Maya Widmaier-Picasso has confirmed the authenticity of this work.

In the summer of 1919, Picasso and his wife, the Russian ballerina Olga Khokhlova, sojourned to the South of France to enjoy their second honeymoon. There Picasso began a series of gouaches and drawings of guéridons, or pedestal tables, which would occupy him for much of the next two years. These guéridons were so central to his work at this time that John Richardson devotes a chapter entitled Summer at Saint-Raphaël (The Guéridon) to them in his definitive biography on the artist, explaining that "Picasso's traditional attitude toward the bride who loved to sit for him made it very difficult to portray her in any but a traditionally representative way. To reconcile conventional love for Olga with his pursuit of modernity, he turned to the subject of the anthropomorphic guéridon, which had preoccupied him the previous winter, and applied it to Olga instead of to himself...[T]he works executed at Saint-Raphaël are about Olga and are intrinsically feminine, honeymoon images that radiate with love and sunny freshness and no hints of Picassian darkness" (A Life of Picasso, The Triumphant Years, 1917-1932, New York, 2007, vol. 3, p. 136). 
During this period, Picasso worked alternately in both Cubist and Neoclassical styles, and sometimes interwove them. In 1920, the Cubist elements trumped the Neoclassical ones in Picasso's still-lifes, as he reduced the picture window, table and its accoutrements to simple geometric shapes. The resulting compositions, such as the present work, were more abstract than those of the summer before. 
As Richardson notes, "The development of this last great period of Synthetic Cubism can easily be followed through the 'Guéridons'...No longer did Picasso feel obligated to investigate the intricate formal and spatial problems that preoccupied him ten years before. Instead he felt free to relax and exploit his cubist discoveries in a decorative manner that delights the eye...Never again did the artist's style recapture the air of magisterial calm that is such a feature of this last great phase of Cubism" (Picasso, An American Tribute, New York, 1962, p. 52).

DATA BLOCK |
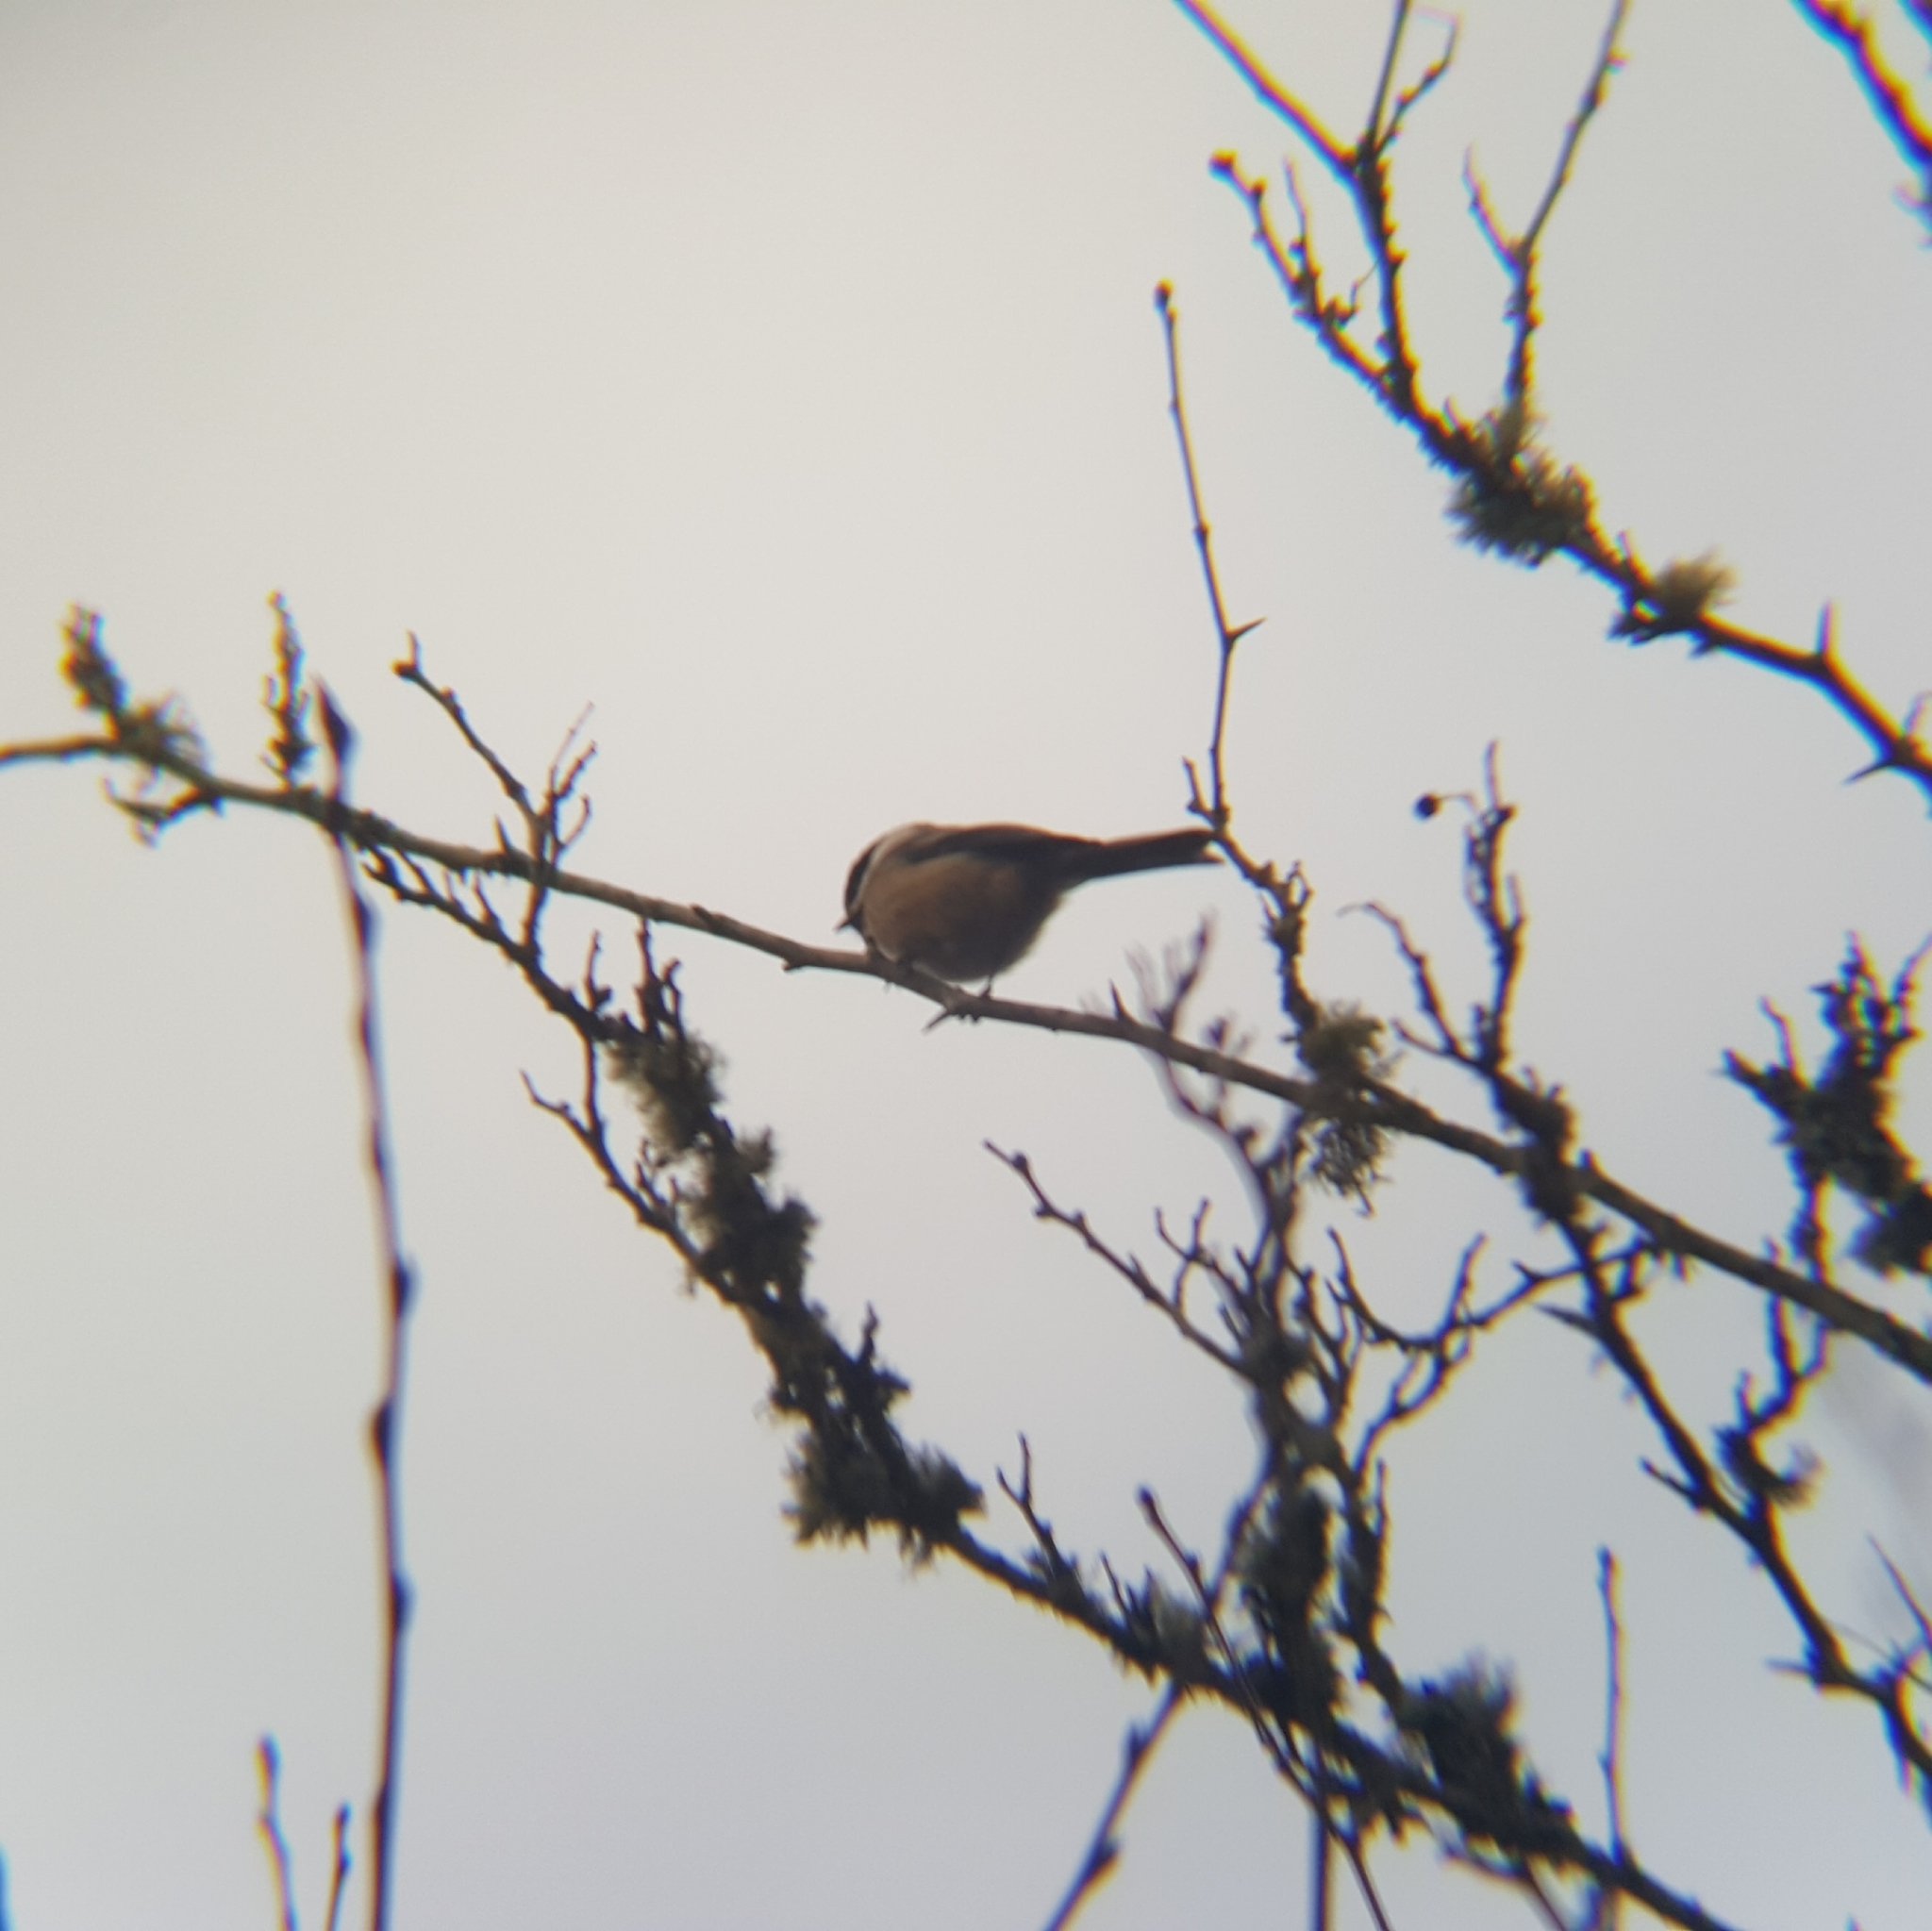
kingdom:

STATED EXERCISE | Reproduce the passage above on Picasso's guéridon pictures word for word, from start to finish.

WRITTEN RESPONSE |
Maya Widmaier-Picasso has confirmed the authenticity of this work.

In the summer of 1919, Picasso and his wife, the Russian ballerina Olga Khokhlova, sojourned to the South of France to enjoy their second honeymoon. There Picasso began a series of gouaches and drawings of guéridons, or pedestal tables, which would occupy him for much of the next two years. These guéridons were so central to his work at this time that John Richardson devotes a chapter entitled Summer at Saint-Raphaël (The Guéridon) to them in his definitive biography on the artist, explaining that "Picasso's traditional attitude toward the bride who loved to sit for him made it very difficult to portray her in any but a traditionally representative way. To reconcile conventional love for Olga with his pursuit of modernity, he turned to the subject of the anthropomorphic guéridon, which had preoccupied him the previous winter, and applied it to Olga instead of to himself...[T]he works executed at Saint-Raphaël are about Olga and are intrinsically feminine, honeymoon images that radiate with love and sunny freshness and no hints of Picassian darkness" (A Life of Picasso, The Triumphant Years, 1917-1932, New York, 2007, vol. 3, p. 136). 
During this period, Picasso worked alternately in both Cubist and Neoclassical styles, and sometimes interwove them. In 1920, the Cubist elements trumped the Neoclassical ones in Picasso's still-lifes, as he reduced the picture window, table and its accoutrements to simple geometric shapes. The resulting compositions, such as the present work, were more abstract than those of the summer before. 
As Richardson notes, "The development of this last great period of Synthetic Cubism can easily be followed through the 'Guéridons'...No longer did Picasso feel obligated to investigate the intricate formal and spatial problems that preoccupied him ten years before. Instead he felt free to relax and exploit his cubist discoveries in a decorative manner that delights the eye...Never again did the artist's style recapture the air of magisterial calm that is such a feature of this last great phase of Cubism" (Picasso, An American Tribute, New York, 1962, p. 52).